2025年5月8日

フランス国王「最後の戴冠式」展

 フランス国王シャルル10世が、国王になる戴冠式を行ったのは1825年5月29日。今年はその200年記念の年にあたり、大規模な展覧会を開催中。国王の戴冠式がこれほど豪華だったのか、と圧倒されるばかり。展示方法が素晴らしく、まるで、その場に身を置いているような錯覚を起こすほど。

ランスのカテドラルで戴冠式を執り行った
ブルボン朝最後の国王、シャルル10世。

シャルル10世は革命で処刑されたルイ16世の末の弟で、国王になる前はアルトワ伯だった。ルイ16世処刑後、ナポレオンの帝政時代を迎えたフランスだが、皇帝が失脚し、王政復古でルイ16世の上の弟がルイ18世の名で即位し、病で世を去った後王座に就いたのがシャルル10世。彼がブルボン朝最後の国王。

もともと楽しいこと、遊ぶことが好きで、派手で、気まぐれで目立ちがりやのシャルル10世は、自分の戴冠式は絢爛豪華なものであるべきだと考える。歴代の国王と同じように、ランスのカテドラルで執り行なうのはもちろん、ブルボン朝が栄光に輝いていた旧体制の時代の、厳粛で華やかな戴冠式を復活させたい。シャルル10世はそれに固守していた。

1825年5月29日の戴冠式は、国民だけでなく貴族たちさえも驚いたほど煌びやかだった。現在の3000万ユーロに匹敵する破格の費用をかけ、戴冠式出席者は700人、5日間続いた祝宴に招待したのは7000人。カテドラルの壁はビロードとシルクで覆われ、その中で40キロの白テンのマントを付けたシャルル10世は、ルイ14世依頼守られてきた豪華な式を蘇らせたが、国王在位は5年間と短かった。

このブルボン朝最後の国王シャルル10世の戴冠式に使用した貴重な品の展覧会を、13区のギャラリー・ゴブランでじっくり鑑賞。
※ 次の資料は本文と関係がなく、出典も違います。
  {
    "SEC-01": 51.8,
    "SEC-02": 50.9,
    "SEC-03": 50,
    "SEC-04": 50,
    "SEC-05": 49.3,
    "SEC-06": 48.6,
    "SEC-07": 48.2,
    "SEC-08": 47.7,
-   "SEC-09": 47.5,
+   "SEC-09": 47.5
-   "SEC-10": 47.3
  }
今回は、国立家具コレクション検査官であり、この展覧会のキュレーターのご招待で、ありがたいことに自ら詳しい解説をして下さり、有意義な2時間を過ごしました。招待されたのは、フランス芸術報道組合員。皆、熱心で、質問も多く、意見の交換もあり、大いに勉強になりました。
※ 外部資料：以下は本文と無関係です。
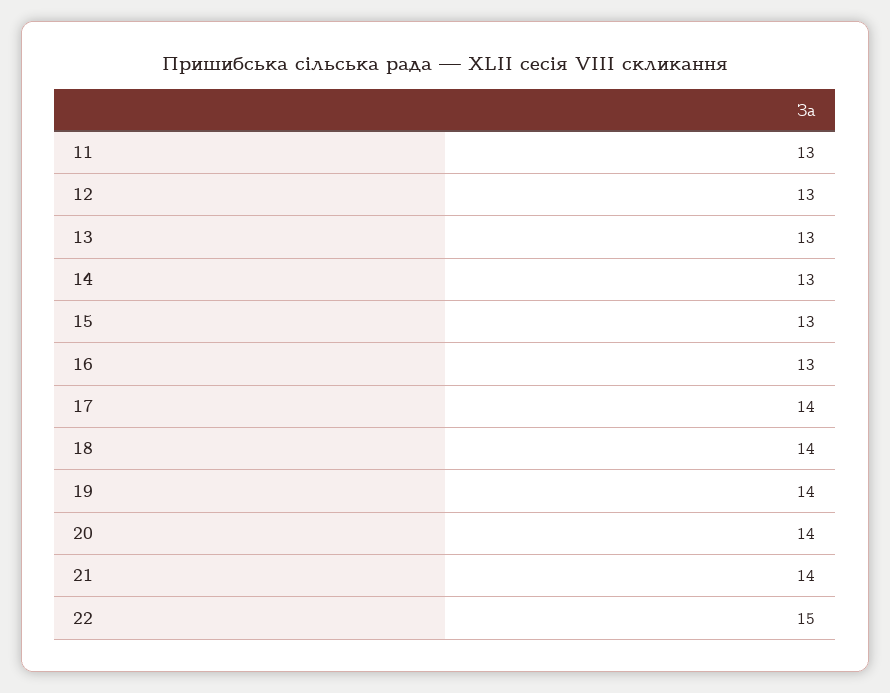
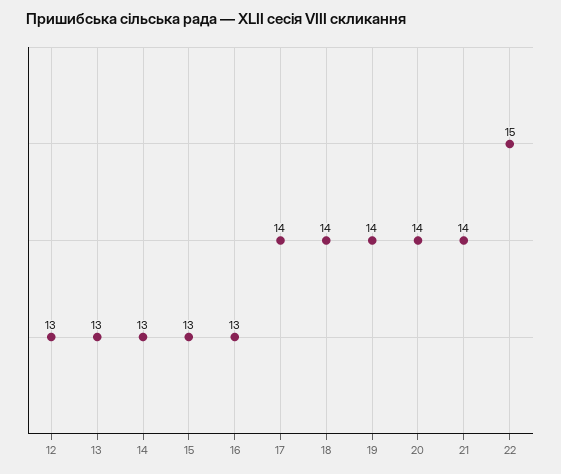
  {
-   "11": 13,
    "12": 13,
    "13": 13,
    "14": 13,
    "15": 13,
    "16": 13,
    "17": 14,
    "18": 14,
    "19": 14,
    "20": 14,
    "21": 14,
    "22": 15
  }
革命で荒れ果てたランスのカテドラルは、大掛かりな修復作業が行われ、
4時間にも及ぶ華麗で厳かな戴冠式が執り行われた。
まるで、その場にいるような再現。

フランス王家の象徴ユリの花と、
シャルル10世のシンボルの
二つのLが絡みあう刺繍があちらこちらに。
カテドラルの高い天井から30を越えるシャンデリアが、
煌びやかな輝きを放っていた。そのひとつ。

天蓋は下から見れるように、2階への階段上にあり、
天蓋の中央の太陽のお印が見える。

歴代の国王が戴冠式で被った「シャルルマーニュの王冠」は、
革命で破壊され、ナポレオンが皇帝になる際に製作させたもの。


聖油入れ。
メロヴィング朝フランク王国の初代国王クロヴィスの洗礼の際に、額に聖油を付けたが、
その聖油は、聖霊が白いハトとなり天の使者として地上に届けたとされている。
それ以降、フランス国王はランスでの戴冠式で聖油を受け、正式に王権を得ることになる。

シャルル10世が戴冠式で使用した手袋のひとつ。
4回も変えてたそう。
戴冠式の前日に一夜を過ごした大司教館の王の寝室。
シャルル10世を迎えるために、様々な品が集められた。
ルイ14世がヴェルサイユ宮殿で使用していたカーペット。
鏡の前の置時計は、ナポレオンが息子のために作らせたもの。
壁を飾る燭台はエリゼ宮から運ばせた。

5日間に渡って行われた祝宴は、
カテドラル近くの大司教館トー宮で行われ、
その際のテーブルの一部も再現。食器はすべてセーヴル焼き。

シャルル10世の朝食のセッティング。

キュレーターの説明を熱心に聞く私たち。
まるで生き字引のようなすごい知識のキュレーター。

戴冠式に招待されたヴィクトル・ユーゴーへの
国王からのプレゼント。

戴冠式を終えパリに戻ったシャルル10世。

この時の馬車は8頭立てで大きく、
展示会場に入りきれないので実物の一部と絵で再現。

革命を起こし、王政が廃止されたとはいえ、フランス人がかつての王朝時代にノスタルジーを抱いているのが伝わってくる。初めて公開される品々がほとんどの稀有な展覧会。